> _What you will do_:
All of the entries are to be written out again verbatim.

[Collected data entries]
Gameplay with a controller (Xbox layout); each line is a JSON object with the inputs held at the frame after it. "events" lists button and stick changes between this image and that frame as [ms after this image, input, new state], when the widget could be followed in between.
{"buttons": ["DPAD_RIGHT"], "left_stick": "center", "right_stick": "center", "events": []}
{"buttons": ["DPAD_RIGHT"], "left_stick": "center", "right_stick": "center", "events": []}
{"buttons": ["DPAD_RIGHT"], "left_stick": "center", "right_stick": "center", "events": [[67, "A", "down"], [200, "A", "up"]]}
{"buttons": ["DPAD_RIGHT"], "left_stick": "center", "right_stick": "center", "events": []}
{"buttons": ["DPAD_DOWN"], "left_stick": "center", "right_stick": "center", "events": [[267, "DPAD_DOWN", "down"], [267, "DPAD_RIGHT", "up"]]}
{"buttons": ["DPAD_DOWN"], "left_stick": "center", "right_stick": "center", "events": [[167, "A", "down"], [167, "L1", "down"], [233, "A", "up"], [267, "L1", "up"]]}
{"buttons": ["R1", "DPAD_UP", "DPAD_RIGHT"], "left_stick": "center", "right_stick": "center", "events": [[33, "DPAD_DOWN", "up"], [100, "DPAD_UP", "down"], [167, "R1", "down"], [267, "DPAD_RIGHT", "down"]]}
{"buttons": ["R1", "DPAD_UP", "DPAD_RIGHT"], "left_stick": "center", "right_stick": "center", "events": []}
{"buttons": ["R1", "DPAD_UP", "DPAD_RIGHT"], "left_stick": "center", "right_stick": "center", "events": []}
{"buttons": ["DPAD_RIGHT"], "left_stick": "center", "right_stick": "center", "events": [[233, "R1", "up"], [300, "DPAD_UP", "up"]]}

> _Response_:
Gameplay with a controller (Xbox layout); each line is a JSON object with the inputs held at the frame after it. "events" lists button and stick changes between this image and that frame as [ms after this image, input, new state], when the widget could be followed in between.
{"buttons": ["DPAD_RIGHT"], "left_stick": "center", "right_stick": "center", "events": []}
{"buttons": ["DPAD_RIGHT"], "left_stick": "center", "right_stick": "center", "events": []}
{"buttons": ["DPAD_RIGHT"], "left_stick": "center", "right_stick": "center", "events": [[67, "A", "down"], [200, "A", "up"]]}
{"buttons": ["DPAD_RIGHT"], "left_stick": "center", "right_stick": "center", "events": []}
{"buttons": ["DPAD_DOWN"], "left_stick": "center", "right_stick": "center", "events": [[267, "DPAD_DOWN", "down"], [267, "DPAD_RIGHT", "up"]]}
{"buttons": ["DPAD_DOWN"], "left_stick": "center", "right_stick": "center", "events": [[167, "A", "down"], [167, "L1", "down"], [233, "A", "up"], [267, "L1", "up"]]}
{"buttons": ["R1", "DPAD_UP", "DPAD_RIGHT"], "left_stick": "center", "right_stick": "center", "events": [[33, "DPAD_DOWN", "up"], [100, "DPAD_UP", "down"], [167, "R1", "down"], [267, "DPAD_RIGHT", "down"]]}
{"buttons": ["R1", "DPAD_UP", "DPAD_RIGHT"], "left_stick": "center", "right_stick": "center", "events": []}
{"buttons": ["R1", "DPAD_UP", "DPAD_RIGHT"], "left_stick": "center", "right_stick": "center", "events": []}
{"buttons": ["DPAD_RIGHT"], "left_stick": "center", "right_stick": "center", "events": [[233, "R1", "up"], [300, "DPAD_UP", "up"]]}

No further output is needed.